> _Assigned task_
Go through the data and copy every line in which "elbow" appears.

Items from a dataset
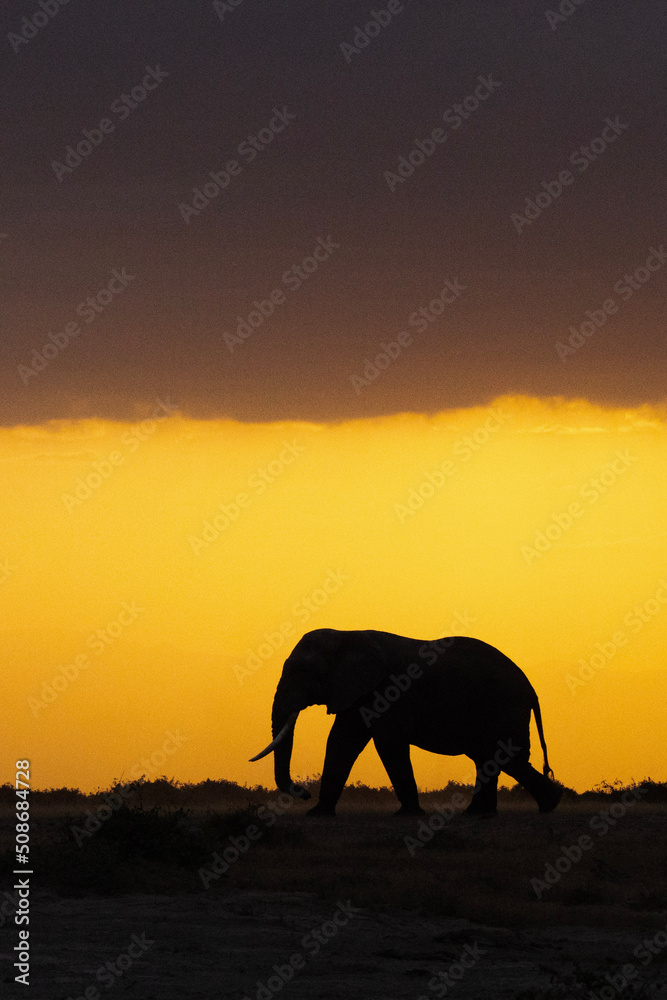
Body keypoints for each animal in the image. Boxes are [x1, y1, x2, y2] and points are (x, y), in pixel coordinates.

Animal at [250, 628, 562, 817]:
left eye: (304, 672)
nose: (303, 792)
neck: (348, 634)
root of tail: (531, 688)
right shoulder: (358, 692)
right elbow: (341, 741)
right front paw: (318, 814)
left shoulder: (390, 690)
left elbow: (388, 742)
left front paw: (408, 814)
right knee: (490, 758)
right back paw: (484, 813)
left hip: (502, 705)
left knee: (504, 757)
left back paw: (549, 805)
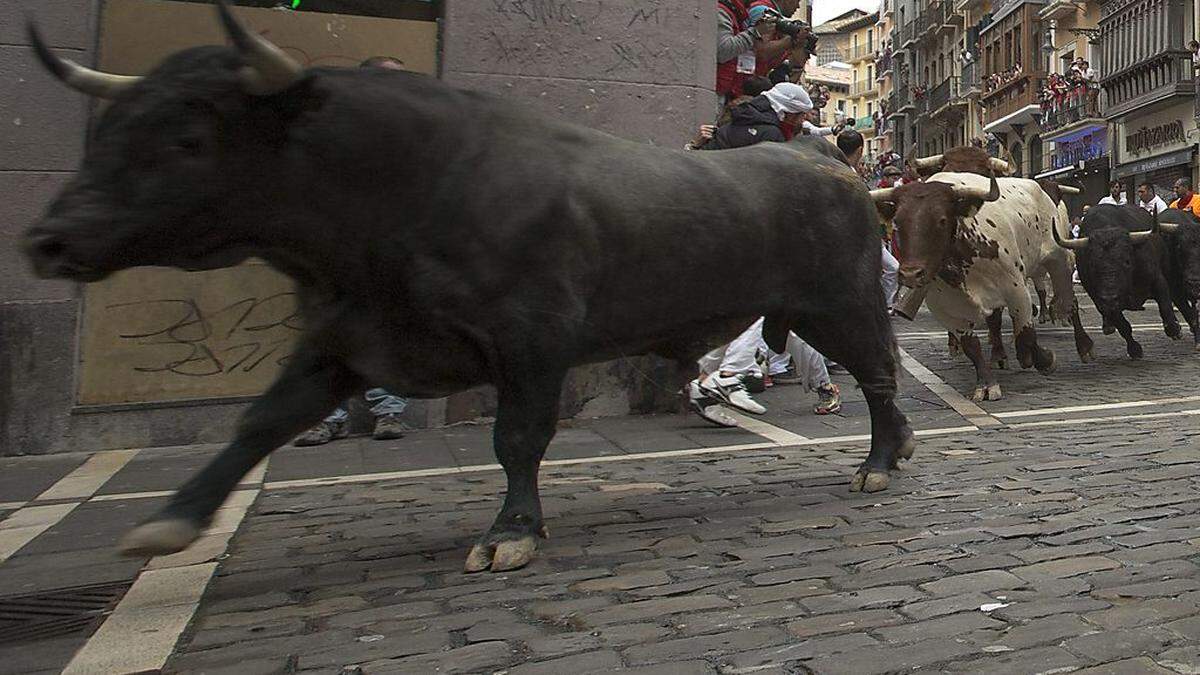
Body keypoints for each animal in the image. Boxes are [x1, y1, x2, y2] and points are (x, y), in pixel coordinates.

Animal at [23, 6, 912, 571]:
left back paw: (877, 460)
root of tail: (825, 163)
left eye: (187, 136)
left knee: (877, 372)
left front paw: (510, 532)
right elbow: (259, 422)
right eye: (113, 125)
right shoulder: (345, 338)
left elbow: (516, 437)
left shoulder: (532, 337)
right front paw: (170, 521)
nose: (46, 239)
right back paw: (890, 447)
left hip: (837, 302)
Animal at [1051, 204, 1190, 357]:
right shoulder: (1100, 301)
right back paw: (1108, 326)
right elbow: (1123, 325)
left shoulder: (1157, 279)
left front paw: (1175, 329)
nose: (1110, 297)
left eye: (1127, 261)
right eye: (1092, 265)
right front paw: (1134, 349)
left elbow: (1165, 305)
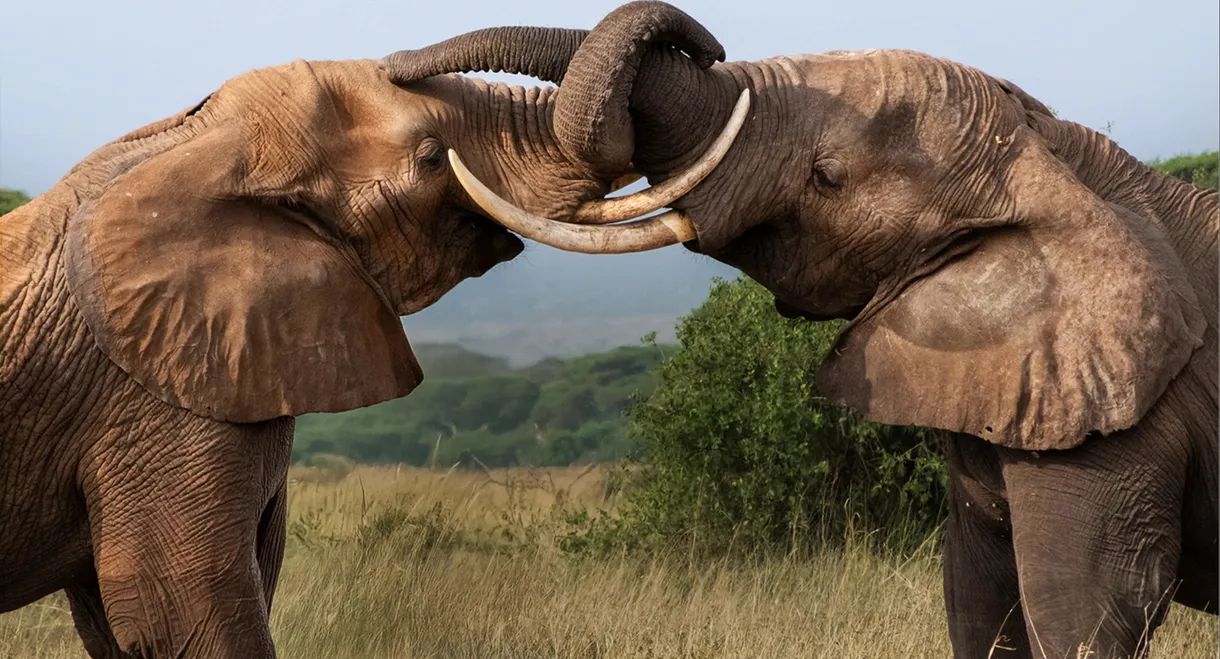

> _The completed task_
right elbow: (341, 741)
left elbow: (388, 742)
right elbow: (259, 422)
left elbow: (516, 437)
right elbow: (1123, 325)
left elbow: (1165, 305)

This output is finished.